Procedure. Place before the child a cardboard on which is drawn in heavy black lines a square about 1¼ inches on a side.[49] Give the child a pencil and say: “You see that (pointing to the square). I want you to make one just like it. Make it right here (showing where it is to be drawn). Go ahead. I know you can do it nicely.”
Avoid such an expression as, “I want you to draw a figure like that.” The child may not know the meaning of either draw or figure. Also, in pointing to the model, take care not to run the finger around the four sides.
Children sometimes have a deep-seated aversion to drawing on request and a bit of tactful urging may be necessary. Experience and tact will enable the experimenter in all but the rarest cases to come out victorious in these little battles with balky wills. Give three trials, saying each time: “Make it exactly like this,” pointing to model. Make sure that the child is in an easy position and that the paper used is held so it cannot slip.
Scoring. The test is passed if at least one drawing out of the three is as good as those marked + on the score card. Young subjects usually reduce figures in drawing from copy, but size is wholly disregarded in scoring. It is of more importance that the right angles be fairly well preserved than that the lines should be straight or the corners entirely closed. The scoring of this test should be rather liberal.
Remarks. After the three copies have been made say: “Which one do you like best?” In this way we get an idea of the subject’s power of auto-criticism, a trait in which the mentally retarded are nearly always behind normal children of their own age. Normal children, when young, reveal the same weakness to a certain extent. It is especially significant when the subject shows complete satisfaction with a very poor performance.
Observe whether the child makes each part with careful effort, looking at the model from time to time, or whether the strokes are made in a haphazard way with only an initial glance at the original. The latter procedure is quite common with young or retarded subjects. Curiously enough, the first trial is more successful than either of the others, due perhaps to a waning of effort and attention.
Note that pencil is used instead of pen and that only one success is necessary. Binet gives only one trial and requires pen. Goddard allows pencil, but permits only one trial. Kuhlmann requires pen and passes the child only when two trials out of three are successful. But these authors locate the test at 5 years. Our results show that nearly three fourths of 4-year-olds succeed with pencil in one out of three trials if the scoring is liberal.

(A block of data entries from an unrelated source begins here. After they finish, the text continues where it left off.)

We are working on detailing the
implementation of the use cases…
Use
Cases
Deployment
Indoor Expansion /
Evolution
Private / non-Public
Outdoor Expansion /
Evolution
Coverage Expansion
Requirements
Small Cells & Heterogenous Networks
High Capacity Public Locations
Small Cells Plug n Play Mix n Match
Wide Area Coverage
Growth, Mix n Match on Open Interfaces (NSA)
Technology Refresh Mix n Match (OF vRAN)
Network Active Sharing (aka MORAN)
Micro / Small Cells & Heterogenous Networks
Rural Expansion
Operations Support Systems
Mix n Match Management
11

It makes a great deal of difference whether pen or pencil is used, and whether two successes are required or only one. No better illustration could be given of the fact that without thoroughgoing standardization of procedure and scoring the best mental test may be misleading as to the degree of intelligence it indicates.

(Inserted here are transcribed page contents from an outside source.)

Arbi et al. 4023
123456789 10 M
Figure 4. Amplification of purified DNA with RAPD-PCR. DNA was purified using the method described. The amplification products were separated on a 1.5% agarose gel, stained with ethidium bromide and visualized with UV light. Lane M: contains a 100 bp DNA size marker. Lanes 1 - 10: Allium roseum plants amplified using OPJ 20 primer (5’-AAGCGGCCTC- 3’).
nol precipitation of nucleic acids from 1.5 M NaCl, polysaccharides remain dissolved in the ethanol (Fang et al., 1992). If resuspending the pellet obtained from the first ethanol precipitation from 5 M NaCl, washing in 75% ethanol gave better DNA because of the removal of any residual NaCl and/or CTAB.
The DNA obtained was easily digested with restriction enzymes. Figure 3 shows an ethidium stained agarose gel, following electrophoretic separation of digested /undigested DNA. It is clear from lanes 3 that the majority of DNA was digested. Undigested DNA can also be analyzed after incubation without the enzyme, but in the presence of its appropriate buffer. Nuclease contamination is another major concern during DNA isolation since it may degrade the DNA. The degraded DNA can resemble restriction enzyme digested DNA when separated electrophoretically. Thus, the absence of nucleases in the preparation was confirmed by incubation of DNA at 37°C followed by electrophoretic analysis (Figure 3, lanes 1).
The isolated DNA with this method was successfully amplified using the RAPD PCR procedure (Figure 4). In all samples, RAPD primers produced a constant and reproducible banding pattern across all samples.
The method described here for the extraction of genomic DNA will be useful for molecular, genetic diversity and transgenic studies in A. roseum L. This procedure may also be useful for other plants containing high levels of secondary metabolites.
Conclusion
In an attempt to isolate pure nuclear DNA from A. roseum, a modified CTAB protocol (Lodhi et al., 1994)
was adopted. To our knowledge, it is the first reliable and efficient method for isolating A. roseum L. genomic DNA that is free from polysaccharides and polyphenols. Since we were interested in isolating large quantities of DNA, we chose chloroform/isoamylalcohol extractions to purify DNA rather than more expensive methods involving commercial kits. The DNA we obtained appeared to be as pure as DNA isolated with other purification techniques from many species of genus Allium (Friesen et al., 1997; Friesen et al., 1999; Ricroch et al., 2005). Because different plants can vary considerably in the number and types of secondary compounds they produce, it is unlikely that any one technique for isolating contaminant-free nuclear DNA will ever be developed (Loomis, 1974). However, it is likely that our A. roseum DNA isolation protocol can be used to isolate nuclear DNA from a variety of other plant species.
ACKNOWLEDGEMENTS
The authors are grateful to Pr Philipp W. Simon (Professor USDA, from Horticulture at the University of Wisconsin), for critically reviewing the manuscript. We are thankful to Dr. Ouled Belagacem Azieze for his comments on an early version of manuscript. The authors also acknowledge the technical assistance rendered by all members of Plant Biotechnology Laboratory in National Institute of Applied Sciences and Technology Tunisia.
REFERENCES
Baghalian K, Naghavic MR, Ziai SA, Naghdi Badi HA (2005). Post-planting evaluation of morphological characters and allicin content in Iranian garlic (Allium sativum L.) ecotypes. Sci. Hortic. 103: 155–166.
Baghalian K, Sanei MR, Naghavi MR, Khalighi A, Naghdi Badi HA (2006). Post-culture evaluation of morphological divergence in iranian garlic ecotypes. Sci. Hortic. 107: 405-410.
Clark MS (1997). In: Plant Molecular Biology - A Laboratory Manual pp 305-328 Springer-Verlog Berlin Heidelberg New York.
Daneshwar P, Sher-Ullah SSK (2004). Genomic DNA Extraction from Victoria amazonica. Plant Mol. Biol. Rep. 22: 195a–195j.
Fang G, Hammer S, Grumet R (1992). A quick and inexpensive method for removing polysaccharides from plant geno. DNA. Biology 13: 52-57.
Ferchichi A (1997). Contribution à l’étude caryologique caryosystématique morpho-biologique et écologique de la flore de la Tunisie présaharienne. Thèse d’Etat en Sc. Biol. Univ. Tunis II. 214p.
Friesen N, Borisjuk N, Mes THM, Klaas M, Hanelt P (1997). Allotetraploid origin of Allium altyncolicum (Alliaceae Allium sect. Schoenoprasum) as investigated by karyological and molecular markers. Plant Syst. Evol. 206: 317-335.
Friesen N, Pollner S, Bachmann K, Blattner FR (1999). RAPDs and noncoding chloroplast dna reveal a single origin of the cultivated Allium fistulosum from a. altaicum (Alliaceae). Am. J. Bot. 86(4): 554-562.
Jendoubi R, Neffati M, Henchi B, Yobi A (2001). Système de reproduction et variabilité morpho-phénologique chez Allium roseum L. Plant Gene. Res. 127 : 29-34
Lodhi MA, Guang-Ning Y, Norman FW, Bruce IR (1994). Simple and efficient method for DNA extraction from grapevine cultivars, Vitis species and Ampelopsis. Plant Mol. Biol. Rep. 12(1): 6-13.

Copying a square is one of three drawing tests used in the Binet scale, the others being the [diamond] (year VII), and the [designs to be copied from memory] (year X). These tests do not to any great extent test what is usually known as “drawing ability.” Only the square and the diamond tests are strictly comparable with one another, the other having a psychologically different purpose. In none of them does success seem to depend very much on the amount of previous instruction in drawing. To copy a figure like a square or a diamond requires first of all an appreciation of spacial relationships. The figure must be perceived as a whole, not simply as a group of meaningless lines. In the second place, success depends upon the ability to use the visual impression in guiding a rather complex set of motor coördinations. The latter is perhaps the main difficulty, and is one which is not fully overcome, at least for complicated movements, until well toward adult life.
It is interesting to compare the square and the diamond as to relative difficulty. They have the same number of lines and in each case the opposite sides are parallel; but whereas 4-year intelligence is equal to the task of copying a square, the diamond ordinarily requires 7-year intelligence. Probably no one could have foreseen that a change in the angles would add so much to the difficulty of the figure. It would be worth while to devise and standardize still more complicated figures.